Genetic analysis tools for the hobbyists
Introducing my GitHub package based on G25 DNA coordinates
I’ve released a package on GitHub with my own R-based code running in Jupiter notebooks that apples a a number of modern analysis techniques to G25 coordinates of historical and modern DNA samples available to the public from scientific sources.
https://github.com/olorin15/genetic-genealogy
Global 25 coordinates from: https://vahaduo.github.io/g25download/
(Originally from Eurogenes — see https://eurogenes.blogspot.com/2019/07/getting-most-out-of-global25_12.html)
Datasets manually filtered by epoch / age (Bronze, Iron, etc)
Additional data comes from
David Reich's Lab at Harvard (https://dataverse.harvard.edu/dataset.xhtml)
Indo-European.eu (https://indo-european.eu/ancient-dna/)
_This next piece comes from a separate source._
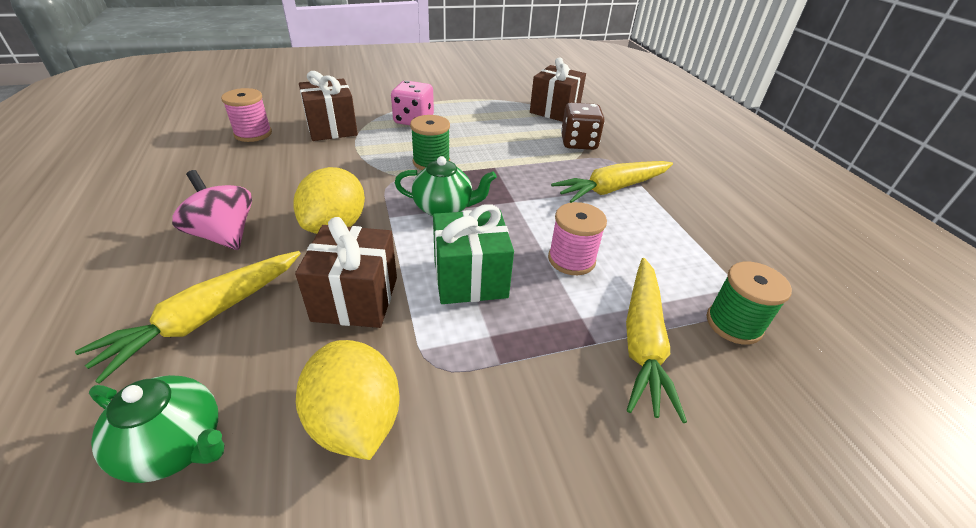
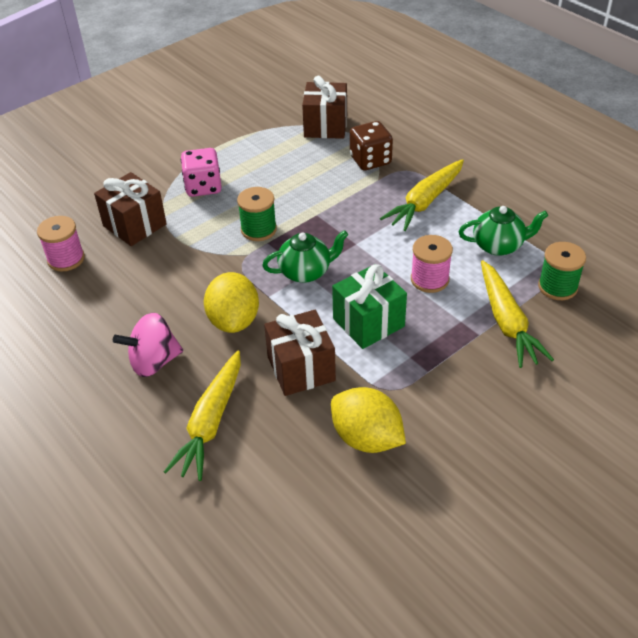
camera: 20 degrees left, 5 degrees up
green teapot [89,375,224,483] -> green teapot moved to [459,206,548,256]
pink spinning top [172,170,252,250] -> pink spinning top turned 45 degrees counterclockwise [113,313,183,377]

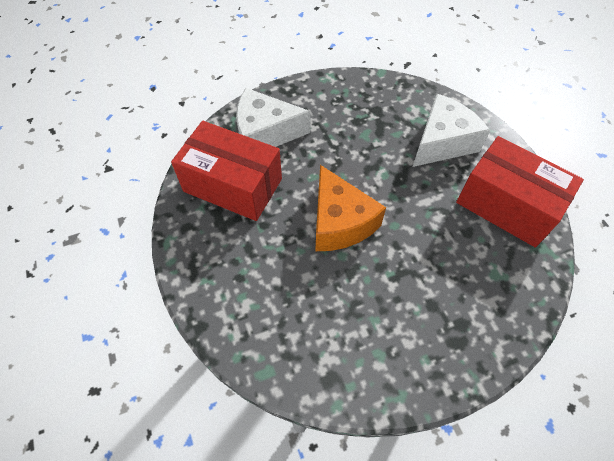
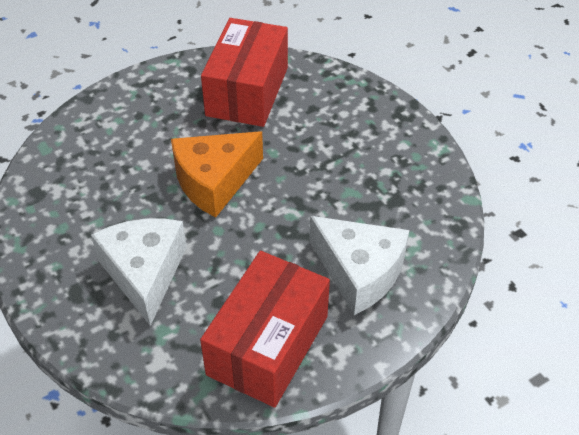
camera: 80 degrees right, 10 degrees down
white cheese [236,88,311,147] -> white cheese moved to [91,218,187,326]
YFull's ancient DNA samples (https://www.yfull.com/ancient/)
R code using Jupyter notebooks includes
Principal Component Analysis
The most widely used approach to look at DNA data, since the original covers millions of dimensions… We reduce the dimensionality to something reasonable, like G25 coordinates, and then look at the main ones in a 2-D projection.
Hierarchical Clustering
Often applied to animal DNA, but for some reason often overlooked for humans… Get’s really interesting when you plot metadata, such as supposed culture that the individual in question belonged to, Y or mtDNA haplogroups, etc.
K-means Clustering
Can be viewed as continuation of PCA or a standalone technique. Is at the heart of genetic Admixture analyses you are used to seeing in the literature, where they cluster the data, find the dominant groups, and model other populations using the averages from those.
Nearest Neighbors
Simple application of k-nn using the distance between points in G25 space, visualized in spherical coordinates as a spiral.
Graph Analysis
My personal favorite — application of graph theory to G25 data. I calculate 5-nearest-neighbors for each DNA sample and create a graph from the data. Then I use centrality measures and all the other wonderful tools graphs bring. The visuals are based on graph subsets, where you pick a sample and build out a network of nearest neighbors, while accounting for connections among them as well. Can be used for clustering, but is possibly the best visualization tool.
XGBoost
This one is unique as far as I can tell. Applying boosted Decision Trees to learn which dimensions appear to predict group placement. Results vary by sample and age… But are interesting and informative, providing a very different view.